The fact that this problem is steadily growing is why I fully support all methods and projects that can help the youth in these matters. Under the aegis of the new Mental Health Law (RA 11036), which was authored by various senators including Senate President Tito Sotto and myself, and was sponsored by Senator Risa Hontiveros, the following have been put into law: the integration of mental health into the educational system, collaboration of the Commission on Higher Education (CHED) and student support services concerning a network of guidance counselors, the revitalization in the Department of Social Welfare and Development (DSWD) of the National Committee of the Filipino Family which sill include elements for parenting and mental health concerns, capacity-building for mental health workers, and other related issues.

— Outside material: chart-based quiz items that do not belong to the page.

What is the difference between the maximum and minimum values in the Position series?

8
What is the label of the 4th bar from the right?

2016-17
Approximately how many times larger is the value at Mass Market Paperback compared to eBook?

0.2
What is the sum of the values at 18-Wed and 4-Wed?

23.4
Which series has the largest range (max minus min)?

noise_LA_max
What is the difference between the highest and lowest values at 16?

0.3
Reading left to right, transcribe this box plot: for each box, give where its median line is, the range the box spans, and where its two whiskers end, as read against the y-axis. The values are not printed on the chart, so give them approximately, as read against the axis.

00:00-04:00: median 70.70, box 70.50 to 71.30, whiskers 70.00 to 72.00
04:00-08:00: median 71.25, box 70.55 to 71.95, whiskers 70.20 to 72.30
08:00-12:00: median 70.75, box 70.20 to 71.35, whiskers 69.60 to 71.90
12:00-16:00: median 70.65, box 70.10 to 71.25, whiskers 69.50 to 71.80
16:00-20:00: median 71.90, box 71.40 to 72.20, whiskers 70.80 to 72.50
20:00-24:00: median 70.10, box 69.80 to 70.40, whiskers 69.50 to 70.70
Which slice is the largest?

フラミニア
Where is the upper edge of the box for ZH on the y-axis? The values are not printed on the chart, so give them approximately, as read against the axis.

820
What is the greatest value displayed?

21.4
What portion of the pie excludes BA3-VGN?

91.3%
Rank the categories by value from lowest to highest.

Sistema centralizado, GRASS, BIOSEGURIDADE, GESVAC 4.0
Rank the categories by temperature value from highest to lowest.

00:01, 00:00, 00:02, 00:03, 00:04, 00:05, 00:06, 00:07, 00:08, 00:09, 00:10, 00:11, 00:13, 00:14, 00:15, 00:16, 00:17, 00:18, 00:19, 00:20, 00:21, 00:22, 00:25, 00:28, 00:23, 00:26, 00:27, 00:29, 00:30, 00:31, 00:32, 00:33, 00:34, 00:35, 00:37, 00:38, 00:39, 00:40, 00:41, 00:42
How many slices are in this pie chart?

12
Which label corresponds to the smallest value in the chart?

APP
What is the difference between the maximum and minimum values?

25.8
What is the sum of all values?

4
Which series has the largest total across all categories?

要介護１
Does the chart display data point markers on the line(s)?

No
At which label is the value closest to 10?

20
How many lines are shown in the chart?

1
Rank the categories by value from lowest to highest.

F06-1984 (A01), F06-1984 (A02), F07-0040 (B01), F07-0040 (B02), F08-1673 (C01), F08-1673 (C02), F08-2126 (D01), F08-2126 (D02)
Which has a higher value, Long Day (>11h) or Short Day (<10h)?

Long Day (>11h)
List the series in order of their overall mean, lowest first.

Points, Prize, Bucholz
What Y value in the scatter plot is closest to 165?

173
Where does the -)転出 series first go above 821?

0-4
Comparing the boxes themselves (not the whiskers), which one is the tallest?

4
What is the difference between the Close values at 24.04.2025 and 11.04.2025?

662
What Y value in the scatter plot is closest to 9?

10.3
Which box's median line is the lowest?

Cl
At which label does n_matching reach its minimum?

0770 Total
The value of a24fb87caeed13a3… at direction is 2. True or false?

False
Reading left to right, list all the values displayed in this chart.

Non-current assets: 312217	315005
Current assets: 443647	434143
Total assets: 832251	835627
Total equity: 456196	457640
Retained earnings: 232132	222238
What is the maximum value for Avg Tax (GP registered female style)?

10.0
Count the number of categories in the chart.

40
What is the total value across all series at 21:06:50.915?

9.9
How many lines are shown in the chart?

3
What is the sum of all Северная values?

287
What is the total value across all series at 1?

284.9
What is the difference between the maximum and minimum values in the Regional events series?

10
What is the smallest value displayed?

Meanwhile, in the 2020 General Appropriations Act which we deliberated on and was signed earlier this year, we ensured that funding is available for the continuous operation of a Mental Health Hotline. This is to give the youth who are affected a so-called safe space wherein they can get reassurance and assistance.
The Department of Health estimates that 19 million Filipinos suffer from a mental health issue, with 17 million suffering from depression. And yet, there are less than 1,000 psychiatrists to address that number, and there is a similar lack of psychologists. Clearly, we have to improve our local medical community’s ability to address mental health in general, in order to help the youth in particular.
There should be a new dialogue with all stakeholders involved, when it comes to how these measures will work for the youth. They are the future of our country, and its inheritors, after all. We cannot keep issues of mental health in the shadows. We need to shine a light on what is, in essence, a silent epidemic.